19 July 2010

Excerpt from Part III of Novel

Monday morning was a blinding white, a 45-degree-angled snowfield shooting straight into the sun. Blinding white - for the first time in a year-and-a-half, something moved me. It wasn't quite the old sense of wonder, as I'd known it; maybe it was wonder, but there was something new to it and not quite put together yet. I still felt tired in the bones. Strange old disjointed memories flickered in the back of my skull. Not quite put together yet. 'Sunburn in November' - the words came to mind, and I couldn't remember where I'd heard or read it.

'Are ya gonna stand there daydreaming all morning, Professor, or are ya gonna pass me the torch up here?'

Monday morning was a blinding white tile; I knew I'd be seeing purple upon climbing down from the roof - 'snow-blindness in August' was more like it. Already drenched in sweat, I braced for the weight of the soldering torch and climbed toward my co-worker's operation table. He sat on the edge of the white snowfield with legs dangling over a flatter surface, and he had already thoroughly gutted the 20-tonne air-conditioning unit in front of him.

He dropped the new compressor into position; he shook his head in disgust, 'College.' (I braced for his occasional liturgy) 'Yaknow, it's like I always say . . . ' (and to his credit he did always say it) '. . . too much education makes ya ign'rant.'

I had nothing to offer him - I never did, for such liturgy - and suddenly remembered the fictional images of Dr. Osterman reassembling himself from the sub-atomic level upward, fierce, analytical, self-reliant - 'sunburn in November.' That's where I'd seen it.

'Always lookin' down at the ground, stoppin', holdin' all us normal people up.' He dropped a screw into a compressor mount, 'Yaknow, I'd an ex-wife once - my first one - who had multiple doct'rates and master's degrees. She didn't have a lick of sense. Hand me the ratchet - no, no, the three-quarter-inch.' He shook his head again and dropped another screw into place, 'College.'

That morning in the meeting in the break-room, someone had turned the television onto the History Channel, and there was a show about some mediaeval scandal or another. Pointing at the screen with a smug look on his face, Bill postured, 'See, that's how the Catholics baptized, and that's how they baptized when I was growin' up, and that's how they still baptize: a little splash here and there.' He'd shaken his head as he always did, a sudden hair-pin but purposeful, 'See, I'm surprised after all that fancy studyin' the Bible at college that you didn't become more of a man like myself. I don't see how someone studies the Bible - really studies it - and still's lookin' into those Cattolics.' I was silent then as I always was.
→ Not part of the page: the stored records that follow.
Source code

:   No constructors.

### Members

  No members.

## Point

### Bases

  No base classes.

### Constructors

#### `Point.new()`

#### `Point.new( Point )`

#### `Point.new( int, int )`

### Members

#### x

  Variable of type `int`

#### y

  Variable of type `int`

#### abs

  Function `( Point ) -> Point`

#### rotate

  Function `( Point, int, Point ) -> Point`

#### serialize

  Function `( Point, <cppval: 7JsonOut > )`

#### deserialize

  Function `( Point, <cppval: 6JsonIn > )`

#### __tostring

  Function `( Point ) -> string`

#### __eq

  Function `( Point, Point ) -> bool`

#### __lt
Halfway through the soldering, Bill got a chirp on his work-phone; he was called down to the office. I sensed a storm coming. I was silent as I always was.

To say he seemed nervous would be an understatement, 'You got this now?'

'Yeah,' I said.

'Ya sure?'

'I got this. I've done it before.'

He nodded dubiously, 'Okay. Be right back. Don't screw it up, Professor.'

I nodded and got to work. The heat from the torch added an easy twenty degrees to the already smoldering environment of the roof. The flame and solder and copper and I had been brothers for several months now; that morning, my sweat had reached the point of a cool and constant film coating every fibre of me.

9:30 rolled around - break-time - and Bill still hadn't returned from the office. I sensed a storm. Throat-skin blistering and itching in the salt of my sweat, I enjoyed the notion of climbing down from the roof and going into the air-conditioned building below my feet; but for now I was transfixed: the roof had tried and seduced me.

The white snowfield fell away as I dropped down onto the flat inner roof, where the A/C units and corresponding equipment sat. It struck me as a distant memory, the rocks crunching under my feet, the desolation of tar, the shimmering heat off the flat waste. I had returned to Red Rock, if only a little piece of it, a doorway, an ikon.

After the morning break, before I'd finished soldering, my boss's boss chirped me to come down to the office. There, they told me Bill had been fired due to failing the drug-test they'd administered a week ago; I noticed the disembodied phone, keys, and clipboard lying off to the side of the desk like so much of a reposing corpse politely-enough covered.

Upon finishing the soldering job, I flushed with nitrogen, vacuumed the line, and filled with refrigerant. I was clock-work and efficient and generally in a good mood that Monday. The image of Dr. Osterman had lodged in my mind, the one of him spread-armed and hovering: sunburn in November. He had been taken apart to nothingness; he had persisted; he had lingered in the nether regions of the universe trying and trying to rebuild himself. He rebuilt himself.

I knew it was all fictional and furthermore bullshit. By then, of course, I'd long since known that there are some things sheer will-power can't fix. Hell, okay, most things. But you can't help what images lodge in your brain.

Bill called me a week later; I wished him the best and got back to work.